The meat of the show, though, will doubtless be the kind of backroom shenanigans and schemery that characterised the better seasons of Game of Thrones. Catherine came to power having deposed her own husband, so basically, imagine a Cersei Lannister figure, who has even more affairs.
5. BoJack Horseman| October 25
The previous season of BoJack Horseman ended on a surprisingly climactic note, especially for a show that had always defied that kind of everything’s-wrapped-up narratives. So, appropriately, it’s this season that’ll actually serve as the swansong, showing us what happens after the not-particularly-happily-ever-after.
‘Unconventional’ is a pretty broad term, but you can be pretty confident applying it to a show about kooky talking animals that offers a serious exploration of depression, insecurity, and generally what it means to be a good or bad person. You may have seen rehab narratives before, but it’s almost certainly not been a horse going through them. The closest thing in the long history of cartooning I can think of – and I’d be very surprised if Raphael-Bob Waksberg wasn’t at least aware of this – is Art Spiegelman’s graphic novel Maus, telling the story of his father surviving the Holocaust. Like BoJack, it features talking animals, and like BoJack, it doesn’t tend to make you look on the lighter side of life.

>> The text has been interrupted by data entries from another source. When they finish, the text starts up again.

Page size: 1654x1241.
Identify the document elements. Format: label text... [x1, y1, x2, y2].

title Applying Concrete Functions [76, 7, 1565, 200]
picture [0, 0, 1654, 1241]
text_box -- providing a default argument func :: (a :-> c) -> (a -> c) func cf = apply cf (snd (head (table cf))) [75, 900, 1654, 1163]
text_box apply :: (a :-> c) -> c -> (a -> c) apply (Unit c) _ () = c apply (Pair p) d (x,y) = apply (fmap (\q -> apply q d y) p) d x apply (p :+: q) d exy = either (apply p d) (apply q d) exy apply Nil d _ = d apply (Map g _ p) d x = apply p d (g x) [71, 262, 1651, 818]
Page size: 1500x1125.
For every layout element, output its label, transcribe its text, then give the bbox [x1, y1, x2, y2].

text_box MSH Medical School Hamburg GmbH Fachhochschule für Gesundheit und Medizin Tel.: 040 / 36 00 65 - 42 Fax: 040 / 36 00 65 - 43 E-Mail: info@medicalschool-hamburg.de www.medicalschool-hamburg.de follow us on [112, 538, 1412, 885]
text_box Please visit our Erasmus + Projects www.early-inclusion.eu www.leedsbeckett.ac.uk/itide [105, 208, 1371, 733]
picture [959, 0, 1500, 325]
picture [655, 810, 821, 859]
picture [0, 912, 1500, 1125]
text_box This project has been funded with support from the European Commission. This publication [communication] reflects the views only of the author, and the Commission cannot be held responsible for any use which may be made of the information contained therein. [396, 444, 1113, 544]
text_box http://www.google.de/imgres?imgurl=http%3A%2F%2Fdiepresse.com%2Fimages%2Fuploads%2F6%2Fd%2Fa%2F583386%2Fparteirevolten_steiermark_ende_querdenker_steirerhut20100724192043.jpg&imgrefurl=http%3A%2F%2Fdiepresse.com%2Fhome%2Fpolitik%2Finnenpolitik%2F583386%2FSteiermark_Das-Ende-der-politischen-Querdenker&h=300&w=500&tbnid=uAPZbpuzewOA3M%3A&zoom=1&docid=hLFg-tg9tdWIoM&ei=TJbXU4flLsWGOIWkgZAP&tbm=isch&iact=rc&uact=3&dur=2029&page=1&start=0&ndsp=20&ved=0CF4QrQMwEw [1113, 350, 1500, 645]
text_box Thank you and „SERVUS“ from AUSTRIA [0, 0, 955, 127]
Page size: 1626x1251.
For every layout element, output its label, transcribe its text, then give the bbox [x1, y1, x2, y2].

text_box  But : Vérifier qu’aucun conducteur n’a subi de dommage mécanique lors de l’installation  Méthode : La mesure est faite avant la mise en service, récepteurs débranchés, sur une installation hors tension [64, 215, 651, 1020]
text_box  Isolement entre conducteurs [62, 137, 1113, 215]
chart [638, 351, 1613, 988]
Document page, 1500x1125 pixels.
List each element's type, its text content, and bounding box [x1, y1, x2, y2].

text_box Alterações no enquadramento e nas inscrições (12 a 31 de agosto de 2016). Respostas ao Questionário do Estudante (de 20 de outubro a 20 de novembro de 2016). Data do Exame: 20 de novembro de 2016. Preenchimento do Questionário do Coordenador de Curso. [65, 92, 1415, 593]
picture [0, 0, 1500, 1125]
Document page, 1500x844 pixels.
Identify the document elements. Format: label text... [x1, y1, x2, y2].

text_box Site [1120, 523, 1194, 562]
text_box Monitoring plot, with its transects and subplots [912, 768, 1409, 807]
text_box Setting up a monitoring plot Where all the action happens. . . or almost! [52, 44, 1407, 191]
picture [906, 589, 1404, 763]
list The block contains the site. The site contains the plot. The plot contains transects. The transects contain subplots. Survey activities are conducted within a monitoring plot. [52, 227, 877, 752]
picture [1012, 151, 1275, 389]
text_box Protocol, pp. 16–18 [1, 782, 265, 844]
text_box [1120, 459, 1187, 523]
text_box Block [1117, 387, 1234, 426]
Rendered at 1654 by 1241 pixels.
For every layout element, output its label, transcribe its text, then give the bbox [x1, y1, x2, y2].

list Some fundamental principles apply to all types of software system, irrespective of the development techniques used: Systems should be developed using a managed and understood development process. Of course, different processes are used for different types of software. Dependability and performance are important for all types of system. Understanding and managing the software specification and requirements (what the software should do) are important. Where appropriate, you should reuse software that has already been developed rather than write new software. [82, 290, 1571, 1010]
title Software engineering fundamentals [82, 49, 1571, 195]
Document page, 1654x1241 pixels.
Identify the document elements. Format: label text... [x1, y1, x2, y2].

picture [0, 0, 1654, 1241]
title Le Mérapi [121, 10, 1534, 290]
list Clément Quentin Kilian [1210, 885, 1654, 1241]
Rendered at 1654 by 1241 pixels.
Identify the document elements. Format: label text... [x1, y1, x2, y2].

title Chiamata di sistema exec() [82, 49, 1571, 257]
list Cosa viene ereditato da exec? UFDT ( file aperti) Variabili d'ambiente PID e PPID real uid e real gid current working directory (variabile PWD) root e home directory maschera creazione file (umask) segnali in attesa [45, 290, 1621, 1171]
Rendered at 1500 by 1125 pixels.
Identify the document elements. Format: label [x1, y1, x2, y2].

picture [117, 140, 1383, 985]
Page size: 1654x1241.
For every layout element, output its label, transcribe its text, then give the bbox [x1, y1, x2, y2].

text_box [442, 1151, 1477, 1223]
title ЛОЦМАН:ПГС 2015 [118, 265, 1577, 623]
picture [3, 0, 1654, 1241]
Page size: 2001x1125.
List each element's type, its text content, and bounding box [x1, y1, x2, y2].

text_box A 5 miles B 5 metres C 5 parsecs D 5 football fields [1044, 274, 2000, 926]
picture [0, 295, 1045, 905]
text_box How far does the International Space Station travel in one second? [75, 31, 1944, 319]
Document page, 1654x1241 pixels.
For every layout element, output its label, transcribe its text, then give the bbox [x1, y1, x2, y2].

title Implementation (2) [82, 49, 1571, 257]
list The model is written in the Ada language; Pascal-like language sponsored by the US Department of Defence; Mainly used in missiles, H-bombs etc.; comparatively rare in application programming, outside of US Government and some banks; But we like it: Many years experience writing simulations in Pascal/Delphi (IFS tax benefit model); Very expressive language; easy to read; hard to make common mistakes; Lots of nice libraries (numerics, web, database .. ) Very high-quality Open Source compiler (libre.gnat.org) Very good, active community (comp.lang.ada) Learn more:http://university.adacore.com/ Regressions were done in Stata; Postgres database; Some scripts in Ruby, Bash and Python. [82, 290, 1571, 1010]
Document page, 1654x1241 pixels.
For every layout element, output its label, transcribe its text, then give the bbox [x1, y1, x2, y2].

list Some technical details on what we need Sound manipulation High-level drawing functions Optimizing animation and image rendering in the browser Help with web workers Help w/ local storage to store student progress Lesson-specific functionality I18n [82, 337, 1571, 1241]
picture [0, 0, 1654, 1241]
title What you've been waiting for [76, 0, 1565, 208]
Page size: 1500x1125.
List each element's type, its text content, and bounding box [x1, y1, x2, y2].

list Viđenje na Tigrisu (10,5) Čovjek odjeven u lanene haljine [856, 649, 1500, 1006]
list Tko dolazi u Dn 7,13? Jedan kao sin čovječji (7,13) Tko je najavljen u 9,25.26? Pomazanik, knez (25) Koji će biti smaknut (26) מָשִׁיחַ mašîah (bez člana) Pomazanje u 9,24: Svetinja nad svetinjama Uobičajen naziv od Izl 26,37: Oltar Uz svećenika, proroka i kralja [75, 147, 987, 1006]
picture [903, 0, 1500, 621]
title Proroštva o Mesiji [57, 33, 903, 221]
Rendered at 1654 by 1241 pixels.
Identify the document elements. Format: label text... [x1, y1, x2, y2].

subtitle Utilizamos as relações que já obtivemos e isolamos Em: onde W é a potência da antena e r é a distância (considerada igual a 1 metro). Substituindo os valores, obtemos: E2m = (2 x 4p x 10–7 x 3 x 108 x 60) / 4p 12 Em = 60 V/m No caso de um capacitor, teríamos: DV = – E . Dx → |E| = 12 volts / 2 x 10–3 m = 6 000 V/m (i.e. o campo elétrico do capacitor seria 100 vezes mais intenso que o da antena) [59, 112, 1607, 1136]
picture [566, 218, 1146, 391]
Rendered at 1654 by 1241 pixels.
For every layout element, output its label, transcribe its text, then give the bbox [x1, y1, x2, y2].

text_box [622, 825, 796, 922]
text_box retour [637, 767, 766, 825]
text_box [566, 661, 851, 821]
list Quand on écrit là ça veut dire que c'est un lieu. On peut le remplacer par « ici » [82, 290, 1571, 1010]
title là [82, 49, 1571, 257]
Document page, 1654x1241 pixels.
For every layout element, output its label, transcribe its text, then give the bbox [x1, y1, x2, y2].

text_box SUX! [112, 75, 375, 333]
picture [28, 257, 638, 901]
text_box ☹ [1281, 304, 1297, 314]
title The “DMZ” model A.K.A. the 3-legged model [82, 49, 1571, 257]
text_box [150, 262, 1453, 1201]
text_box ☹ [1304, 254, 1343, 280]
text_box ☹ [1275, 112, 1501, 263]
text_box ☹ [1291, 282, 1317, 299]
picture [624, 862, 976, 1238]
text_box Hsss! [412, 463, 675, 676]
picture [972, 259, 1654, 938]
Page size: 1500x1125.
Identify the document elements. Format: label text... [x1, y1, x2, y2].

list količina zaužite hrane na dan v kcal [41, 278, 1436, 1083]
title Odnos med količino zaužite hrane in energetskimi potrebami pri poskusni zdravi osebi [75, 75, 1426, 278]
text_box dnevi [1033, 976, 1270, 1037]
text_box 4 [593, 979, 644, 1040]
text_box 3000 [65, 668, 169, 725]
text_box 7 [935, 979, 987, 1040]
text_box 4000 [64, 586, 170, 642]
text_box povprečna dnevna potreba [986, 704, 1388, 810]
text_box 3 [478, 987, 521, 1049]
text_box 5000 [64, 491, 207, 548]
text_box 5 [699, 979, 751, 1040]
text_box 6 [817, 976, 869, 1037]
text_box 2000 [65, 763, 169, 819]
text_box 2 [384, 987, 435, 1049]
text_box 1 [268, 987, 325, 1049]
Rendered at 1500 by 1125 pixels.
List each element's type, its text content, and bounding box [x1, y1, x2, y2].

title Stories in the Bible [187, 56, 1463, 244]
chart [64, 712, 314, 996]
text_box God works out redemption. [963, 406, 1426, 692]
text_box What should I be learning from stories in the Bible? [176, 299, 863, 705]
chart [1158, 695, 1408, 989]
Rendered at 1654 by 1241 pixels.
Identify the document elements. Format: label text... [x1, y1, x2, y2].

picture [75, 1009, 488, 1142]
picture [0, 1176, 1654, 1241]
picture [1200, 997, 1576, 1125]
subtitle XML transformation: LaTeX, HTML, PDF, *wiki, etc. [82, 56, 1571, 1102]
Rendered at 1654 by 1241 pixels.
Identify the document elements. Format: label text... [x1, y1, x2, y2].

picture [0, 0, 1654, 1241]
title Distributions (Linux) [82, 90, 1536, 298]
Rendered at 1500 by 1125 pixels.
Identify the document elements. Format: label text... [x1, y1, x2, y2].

While cartoons aren’t all Looney Tunes, BoJack’s more thoughtful approach is still a rarity. Even within the badly misnamed subcategory of ‘adult animation’, most works just tend towards puerility. South Park has its moments, but it also has many more moments of knob and plop gags. There’s not much else out there with a very real possibility that the main character will top himself in the final episode – there’s even less that are likely to make it funny.